Ms. Simon said she was determined to learn French on the job, but was denied the opportunity to do so when she attended a federal day school in her youth.

She was born near Kangiqsualujjuaq, an Inuit village in Nunavik, in 1947. Her mother Nany May, whose last name was Angnatuk-Askew, was Inuk and her father, Bob Mardon May, had moved to the Arctic to work for the Hudson’s Bay Company. .. and stayed.

She and her siblings attended the federal day school in Kuujjuaq, then called Fort Chimo. She was homeschooled by her father after 6th grade.

Ms. Simon, 74, has been a leader in the North for four decades. She was president of Makivik Corp., the Nunavik land claim organization, and Inuit Tapiriit Kanatami, the national Inuit organization.

She was Canada’s first Ambassador for Circumpolar Affairs and also served as the country’s Ambassador to Denmark.

On her first day in Kuujjuaq, Ms. Simon is to meet with representatives from Makivik, the Kativik Regional Government, the Nunavik Regional Board of Health and Social Services and the school board before sitting down with the mayor and the board.

The route also includes organizations that focus on holistic methods of treating trauma and substance abuse in a region struggling with the effects of colonialism, with high rates of alcohol abuse, suicide risk and death. ‘social inequalities.

The Isuarsivik Recovery Centre, for example, emphasizes blending traditional Inuit values ​​with modern practices. It offers six-week inpatient programs for groups of nine men or women, helping them heal from trauma and overcome addictions, at no cost.

Ms. Simon will visit a new centre, scheduled to open next year, which will include a family hospitalization program. This approach was rewarded in March with an Arctic Inspiration Prize worth $1 million.

Ms. Simon plans to meet with Inuit leaders and local elected officials, meet with elders and participate in cultural celebrations throughout the week.

Her husband, author and journalist Whit Fraser, 79, is also part of the official trip in his role as viceregal husband of Canada.

Ms.
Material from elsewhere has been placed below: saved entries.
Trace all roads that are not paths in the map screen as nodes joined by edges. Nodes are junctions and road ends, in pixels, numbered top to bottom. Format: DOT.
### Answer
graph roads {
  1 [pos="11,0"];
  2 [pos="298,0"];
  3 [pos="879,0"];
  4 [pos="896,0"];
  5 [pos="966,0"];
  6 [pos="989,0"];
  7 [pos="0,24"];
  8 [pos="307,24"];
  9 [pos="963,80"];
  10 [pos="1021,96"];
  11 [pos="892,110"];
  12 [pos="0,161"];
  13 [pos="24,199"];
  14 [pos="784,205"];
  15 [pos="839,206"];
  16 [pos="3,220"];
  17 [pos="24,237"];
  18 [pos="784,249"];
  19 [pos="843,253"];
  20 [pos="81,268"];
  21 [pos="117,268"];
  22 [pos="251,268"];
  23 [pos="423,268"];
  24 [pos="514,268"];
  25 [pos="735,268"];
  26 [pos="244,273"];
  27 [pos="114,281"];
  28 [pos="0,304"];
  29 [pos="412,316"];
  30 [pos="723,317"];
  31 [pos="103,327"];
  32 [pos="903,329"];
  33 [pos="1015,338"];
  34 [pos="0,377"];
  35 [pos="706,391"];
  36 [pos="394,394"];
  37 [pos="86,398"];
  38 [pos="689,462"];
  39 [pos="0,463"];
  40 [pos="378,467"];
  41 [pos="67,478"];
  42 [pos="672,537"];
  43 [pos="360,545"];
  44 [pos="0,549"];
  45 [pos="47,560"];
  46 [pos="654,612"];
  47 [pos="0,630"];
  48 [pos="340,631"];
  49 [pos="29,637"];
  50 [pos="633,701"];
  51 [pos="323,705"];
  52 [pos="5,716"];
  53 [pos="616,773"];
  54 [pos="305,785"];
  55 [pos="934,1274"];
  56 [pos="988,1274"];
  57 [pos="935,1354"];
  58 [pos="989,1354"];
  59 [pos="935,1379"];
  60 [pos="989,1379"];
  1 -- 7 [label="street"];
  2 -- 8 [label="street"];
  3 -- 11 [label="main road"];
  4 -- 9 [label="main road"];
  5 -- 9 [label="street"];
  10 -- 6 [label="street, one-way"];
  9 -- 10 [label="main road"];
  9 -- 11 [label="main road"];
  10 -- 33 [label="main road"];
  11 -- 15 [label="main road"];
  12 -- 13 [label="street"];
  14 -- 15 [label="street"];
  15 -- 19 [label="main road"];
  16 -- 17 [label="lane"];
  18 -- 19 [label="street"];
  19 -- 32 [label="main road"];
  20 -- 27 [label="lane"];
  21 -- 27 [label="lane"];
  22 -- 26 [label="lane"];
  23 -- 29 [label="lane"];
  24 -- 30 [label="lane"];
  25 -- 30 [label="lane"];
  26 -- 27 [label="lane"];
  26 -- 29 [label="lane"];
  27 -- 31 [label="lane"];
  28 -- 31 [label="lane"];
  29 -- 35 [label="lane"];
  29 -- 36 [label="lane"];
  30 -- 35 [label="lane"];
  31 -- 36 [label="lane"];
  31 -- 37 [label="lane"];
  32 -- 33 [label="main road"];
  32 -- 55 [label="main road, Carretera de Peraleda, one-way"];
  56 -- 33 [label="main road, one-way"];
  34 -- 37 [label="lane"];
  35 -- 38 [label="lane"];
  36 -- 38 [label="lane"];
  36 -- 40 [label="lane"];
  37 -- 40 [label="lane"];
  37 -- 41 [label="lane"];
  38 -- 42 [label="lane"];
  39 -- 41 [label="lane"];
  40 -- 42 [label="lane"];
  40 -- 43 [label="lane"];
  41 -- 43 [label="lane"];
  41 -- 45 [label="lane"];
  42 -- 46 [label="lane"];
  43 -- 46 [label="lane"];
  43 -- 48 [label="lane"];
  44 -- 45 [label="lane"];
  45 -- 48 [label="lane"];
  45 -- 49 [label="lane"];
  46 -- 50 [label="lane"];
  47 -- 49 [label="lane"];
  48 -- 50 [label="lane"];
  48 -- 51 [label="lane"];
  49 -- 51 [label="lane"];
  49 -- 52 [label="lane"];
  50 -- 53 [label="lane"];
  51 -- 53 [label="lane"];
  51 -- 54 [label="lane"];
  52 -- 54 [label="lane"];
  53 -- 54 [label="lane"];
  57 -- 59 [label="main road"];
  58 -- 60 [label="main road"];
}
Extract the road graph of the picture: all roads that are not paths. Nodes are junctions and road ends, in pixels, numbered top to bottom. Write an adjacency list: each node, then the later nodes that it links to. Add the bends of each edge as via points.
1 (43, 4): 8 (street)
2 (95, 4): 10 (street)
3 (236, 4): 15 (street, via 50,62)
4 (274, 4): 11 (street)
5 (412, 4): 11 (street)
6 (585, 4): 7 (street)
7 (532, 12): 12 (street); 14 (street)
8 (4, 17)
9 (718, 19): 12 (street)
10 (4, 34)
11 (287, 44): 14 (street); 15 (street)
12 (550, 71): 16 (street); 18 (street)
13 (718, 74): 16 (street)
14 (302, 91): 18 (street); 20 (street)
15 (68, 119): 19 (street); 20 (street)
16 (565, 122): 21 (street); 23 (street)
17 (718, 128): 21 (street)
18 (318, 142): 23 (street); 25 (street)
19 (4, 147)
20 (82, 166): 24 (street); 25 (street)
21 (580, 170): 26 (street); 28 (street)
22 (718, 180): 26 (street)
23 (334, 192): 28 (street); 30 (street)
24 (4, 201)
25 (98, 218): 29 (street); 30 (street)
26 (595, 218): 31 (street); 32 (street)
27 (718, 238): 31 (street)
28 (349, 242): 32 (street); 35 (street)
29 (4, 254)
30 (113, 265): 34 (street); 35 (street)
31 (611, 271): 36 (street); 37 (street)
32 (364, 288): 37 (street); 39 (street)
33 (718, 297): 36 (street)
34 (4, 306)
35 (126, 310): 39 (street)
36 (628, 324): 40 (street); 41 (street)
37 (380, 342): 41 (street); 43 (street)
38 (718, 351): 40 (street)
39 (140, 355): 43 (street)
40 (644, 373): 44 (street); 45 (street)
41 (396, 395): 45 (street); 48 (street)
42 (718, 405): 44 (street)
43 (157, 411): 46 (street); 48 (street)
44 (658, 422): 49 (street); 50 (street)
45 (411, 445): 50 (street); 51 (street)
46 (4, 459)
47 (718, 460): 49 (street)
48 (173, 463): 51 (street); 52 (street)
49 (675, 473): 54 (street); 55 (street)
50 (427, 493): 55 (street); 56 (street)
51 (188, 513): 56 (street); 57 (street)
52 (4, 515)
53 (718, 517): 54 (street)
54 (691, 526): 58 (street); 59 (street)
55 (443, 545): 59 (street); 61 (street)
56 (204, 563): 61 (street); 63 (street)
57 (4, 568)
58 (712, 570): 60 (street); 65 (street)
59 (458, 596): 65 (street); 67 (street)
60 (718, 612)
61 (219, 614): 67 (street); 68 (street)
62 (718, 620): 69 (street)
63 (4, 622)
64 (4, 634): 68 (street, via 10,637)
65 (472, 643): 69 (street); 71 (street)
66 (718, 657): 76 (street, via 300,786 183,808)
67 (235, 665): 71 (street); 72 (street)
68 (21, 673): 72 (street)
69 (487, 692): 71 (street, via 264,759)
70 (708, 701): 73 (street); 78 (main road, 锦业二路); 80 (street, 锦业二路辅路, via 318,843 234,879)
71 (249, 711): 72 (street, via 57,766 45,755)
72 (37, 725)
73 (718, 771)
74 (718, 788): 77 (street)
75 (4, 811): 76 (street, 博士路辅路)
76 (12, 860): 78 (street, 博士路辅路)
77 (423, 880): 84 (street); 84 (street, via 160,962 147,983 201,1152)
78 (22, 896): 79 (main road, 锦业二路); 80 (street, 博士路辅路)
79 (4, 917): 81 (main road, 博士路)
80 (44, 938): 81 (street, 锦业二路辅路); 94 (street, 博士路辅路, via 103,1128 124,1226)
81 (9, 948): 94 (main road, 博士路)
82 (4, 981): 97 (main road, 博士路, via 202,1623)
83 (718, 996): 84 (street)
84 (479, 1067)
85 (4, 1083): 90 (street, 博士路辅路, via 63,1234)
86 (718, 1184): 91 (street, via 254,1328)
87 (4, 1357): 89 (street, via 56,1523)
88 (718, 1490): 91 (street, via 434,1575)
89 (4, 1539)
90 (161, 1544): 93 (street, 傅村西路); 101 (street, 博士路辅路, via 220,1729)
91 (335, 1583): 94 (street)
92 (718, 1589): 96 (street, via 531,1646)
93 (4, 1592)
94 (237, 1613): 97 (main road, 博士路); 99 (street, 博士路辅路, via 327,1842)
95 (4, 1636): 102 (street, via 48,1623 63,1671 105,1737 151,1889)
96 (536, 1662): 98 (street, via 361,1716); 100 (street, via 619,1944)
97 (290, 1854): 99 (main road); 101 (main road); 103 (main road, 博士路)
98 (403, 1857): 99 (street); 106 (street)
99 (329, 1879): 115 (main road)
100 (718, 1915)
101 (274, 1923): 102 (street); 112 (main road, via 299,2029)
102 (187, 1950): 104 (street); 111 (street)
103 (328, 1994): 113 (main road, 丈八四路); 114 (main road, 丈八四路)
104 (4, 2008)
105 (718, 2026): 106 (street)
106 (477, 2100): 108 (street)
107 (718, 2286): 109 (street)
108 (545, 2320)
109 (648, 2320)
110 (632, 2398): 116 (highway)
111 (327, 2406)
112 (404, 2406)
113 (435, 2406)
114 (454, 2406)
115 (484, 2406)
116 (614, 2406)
Simon is well known for her role in the negotiation and implementation of the James Bay and Northern Quebec Agreement between the Cree and Inuit of northern Quebec, the provincial government and Hydro-Quebec in 1975.

Considered the first modern treaty in Canada, the agreement affirmed Inuit and Cree hunting and trapping rights in the region and established compensation of $225 million over 20 years in exchange for the construction of hydroelectric dams.

During her tenure as Ambassador for Circumpolar Affairs, she led negotiations to create what is now known as the eight-nation Arctic Council. She has also worked as a producer and host for CBC North.

In 2016, she served as Special Advisor on the Arctic to Carolyn Bennett, then Minister of Indigenous and Northern Affairs, and proposed Indigenous Protected Areas in the North.

Pita Aatami, President of Makivik Corp., said in a statement when Ms. Simon was named Canada’s next Governor General: “In Nunavik, we all know our new Governor General as Mary.